01 October 2010

Truth or... Truth?!

And so it begins... Another month closer to the end of the year. Another month closer to my "star year." Another month of... well, just another month. :) Oh, if you've never heard of the whole "star year" thing, well let me drop some knowledge. (Haha, I've always wanted to say that. :D) It's the year that you turn the same age as the day you were born. For instance, my birthday is on the 28th and next year I turn 28. Get it? If not, I don't how else to explain it. I'm not quite sure what's all entailed to the "star year" thing but one of my mission companions told me about it. I think it's supposed to be a really good year. Yeah, that sounds good. :)

Alright, now for the real fun. Today starts the 30 Days of Truths Challenge! Woo-hoo! Are you as excited as I am? I hope not, I hope you're more excited because I'm not that excited, just a little excited. Hopefully I'll get more excited as the challenge continues. Wow, that was a lot of "exciteds" used in those last two sentences. :)

:: Request 1 ::
Which challenge does the blog post say starts today?

:: Extracted data ::
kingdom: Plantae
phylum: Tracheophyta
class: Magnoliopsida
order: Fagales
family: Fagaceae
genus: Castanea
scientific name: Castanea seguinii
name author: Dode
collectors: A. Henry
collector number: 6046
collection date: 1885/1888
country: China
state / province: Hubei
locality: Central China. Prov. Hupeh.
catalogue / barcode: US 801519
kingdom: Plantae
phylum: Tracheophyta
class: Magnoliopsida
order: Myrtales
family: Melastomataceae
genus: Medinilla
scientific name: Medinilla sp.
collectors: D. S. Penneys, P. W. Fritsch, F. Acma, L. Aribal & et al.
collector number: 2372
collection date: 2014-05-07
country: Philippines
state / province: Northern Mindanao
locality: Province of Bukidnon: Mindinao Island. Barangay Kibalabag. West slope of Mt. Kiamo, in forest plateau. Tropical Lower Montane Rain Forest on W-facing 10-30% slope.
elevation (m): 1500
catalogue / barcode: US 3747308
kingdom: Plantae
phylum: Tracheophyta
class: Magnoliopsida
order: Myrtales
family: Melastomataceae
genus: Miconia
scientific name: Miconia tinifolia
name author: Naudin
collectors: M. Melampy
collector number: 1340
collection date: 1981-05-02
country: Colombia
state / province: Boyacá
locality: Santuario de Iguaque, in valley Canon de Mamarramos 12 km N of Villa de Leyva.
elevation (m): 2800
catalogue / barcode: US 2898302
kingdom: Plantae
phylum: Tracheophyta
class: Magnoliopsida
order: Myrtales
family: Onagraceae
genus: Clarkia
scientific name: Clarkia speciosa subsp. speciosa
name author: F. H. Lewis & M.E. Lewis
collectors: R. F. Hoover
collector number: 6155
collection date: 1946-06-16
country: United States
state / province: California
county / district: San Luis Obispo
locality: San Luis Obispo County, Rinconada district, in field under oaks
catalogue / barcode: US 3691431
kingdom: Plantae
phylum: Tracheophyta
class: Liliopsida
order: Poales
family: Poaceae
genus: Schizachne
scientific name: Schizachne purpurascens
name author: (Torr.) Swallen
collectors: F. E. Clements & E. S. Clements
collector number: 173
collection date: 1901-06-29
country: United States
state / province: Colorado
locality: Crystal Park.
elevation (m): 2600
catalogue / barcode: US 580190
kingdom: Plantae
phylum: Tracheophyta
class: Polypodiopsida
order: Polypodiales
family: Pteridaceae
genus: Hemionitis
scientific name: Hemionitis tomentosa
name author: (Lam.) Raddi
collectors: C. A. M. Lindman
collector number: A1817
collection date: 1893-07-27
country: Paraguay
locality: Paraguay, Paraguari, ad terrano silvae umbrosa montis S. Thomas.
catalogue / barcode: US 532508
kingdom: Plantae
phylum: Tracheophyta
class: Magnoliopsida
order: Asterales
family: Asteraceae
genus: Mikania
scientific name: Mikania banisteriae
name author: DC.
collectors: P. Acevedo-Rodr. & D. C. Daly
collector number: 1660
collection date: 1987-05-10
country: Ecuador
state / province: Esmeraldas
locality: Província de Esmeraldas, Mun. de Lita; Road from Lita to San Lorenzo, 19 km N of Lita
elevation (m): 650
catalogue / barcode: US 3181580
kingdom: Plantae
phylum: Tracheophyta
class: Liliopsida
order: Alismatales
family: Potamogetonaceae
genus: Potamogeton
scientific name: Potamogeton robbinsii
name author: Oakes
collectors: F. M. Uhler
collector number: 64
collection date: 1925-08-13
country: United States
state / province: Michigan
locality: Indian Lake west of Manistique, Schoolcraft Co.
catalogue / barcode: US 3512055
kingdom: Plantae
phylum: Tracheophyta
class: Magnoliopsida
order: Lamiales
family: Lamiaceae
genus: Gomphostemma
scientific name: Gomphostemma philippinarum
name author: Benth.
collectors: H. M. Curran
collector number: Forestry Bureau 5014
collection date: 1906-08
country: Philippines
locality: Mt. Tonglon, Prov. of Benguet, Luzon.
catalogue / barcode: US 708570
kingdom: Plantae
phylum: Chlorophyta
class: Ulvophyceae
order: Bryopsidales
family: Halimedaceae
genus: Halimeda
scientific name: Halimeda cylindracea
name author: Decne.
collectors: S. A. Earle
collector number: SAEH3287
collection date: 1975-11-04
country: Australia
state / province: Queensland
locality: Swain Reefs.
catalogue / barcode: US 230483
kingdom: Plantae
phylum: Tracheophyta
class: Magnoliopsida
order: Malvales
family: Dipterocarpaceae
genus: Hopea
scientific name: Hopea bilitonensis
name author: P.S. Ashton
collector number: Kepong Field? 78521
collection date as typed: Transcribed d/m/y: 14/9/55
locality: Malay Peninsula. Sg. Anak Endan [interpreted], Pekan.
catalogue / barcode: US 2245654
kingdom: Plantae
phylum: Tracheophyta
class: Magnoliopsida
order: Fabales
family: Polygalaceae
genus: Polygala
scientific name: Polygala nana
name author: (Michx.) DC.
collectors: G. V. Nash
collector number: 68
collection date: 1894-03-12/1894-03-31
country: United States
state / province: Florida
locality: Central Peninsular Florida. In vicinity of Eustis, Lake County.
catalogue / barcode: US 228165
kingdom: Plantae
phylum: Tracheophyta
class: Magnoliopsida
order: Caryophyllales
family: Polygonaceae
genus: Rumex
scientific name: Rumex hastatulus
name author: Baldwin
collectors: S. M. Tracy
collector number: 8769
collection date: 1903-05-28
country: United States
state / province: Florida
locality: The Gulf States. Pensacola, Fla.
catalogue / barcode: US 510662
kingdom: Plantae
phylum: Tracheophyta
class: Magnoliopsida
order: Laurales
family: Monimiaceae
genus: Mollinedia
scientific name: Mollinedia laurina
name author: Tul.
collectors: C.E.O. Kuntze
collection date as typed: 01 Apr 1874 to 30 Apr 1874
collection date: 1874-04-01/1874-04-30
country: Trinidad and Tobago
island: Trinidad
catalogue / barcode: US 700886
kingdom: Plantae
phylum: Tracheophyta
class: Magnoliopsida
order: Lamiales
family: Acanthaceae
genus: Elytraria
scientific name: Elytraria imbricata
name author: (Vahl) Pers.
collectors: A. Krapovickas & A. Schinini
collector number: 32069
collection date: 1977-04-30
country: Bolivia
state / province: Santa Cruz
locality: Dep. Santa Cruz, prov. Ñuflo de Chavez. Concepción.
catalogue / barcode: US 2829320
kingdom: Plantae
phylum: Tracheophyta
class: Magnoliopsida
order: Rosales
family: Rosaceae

:: Request 2 ::
Copy the lines of the records, starting at the line that contains "scientific name: Medinilla sp." and stopping after the line that contains "genus: Clarkia".

:: Correct response 1 ::
The 30 Days of Truths Challenge.

:: Correct response 2 ::
scientific name: Medinilla sp.
collectors: D. S. Penneys, P. W. Fritsch, F. Acma, L. Aribal & et al.
collector number: 2372
collection date: 2014-05-07
country: Philippines
state / province: Northern Mindanao
locality: Province of Bukidnon: Mindinao Island. Barangay Kibalabag. West slope of Mt. Kiamo, in forest plateau. Tropical Lower Montane Rain Forest on W-facing 10-30% slope.
elevation (m): 1500
catalogue / barcode: US 3747308
kingdom: Plantae
phylum: Tracheophyta
class: Magnoliopsida
order: Myrtales
family: Melastomataceae
genus: Miconia
scientific name: Miconia tinifolia
name author: Naudin
collectors: M. Melampy
collector number: 1340
collection date: 1981-05-02
country: Colombia
state / province: Boyacá
locality: Santuario de Iguaque, in valley Canon de Mamarramos 12 km N of Villa de Leyva.
elevation (m): 2800
catalogue / barcode: US 2898302
kingdom: Plantae
phylum: Tracheophyta
class: Magnoliopsida
order: Myrtales
family: Onagraceae
genus: Clarkia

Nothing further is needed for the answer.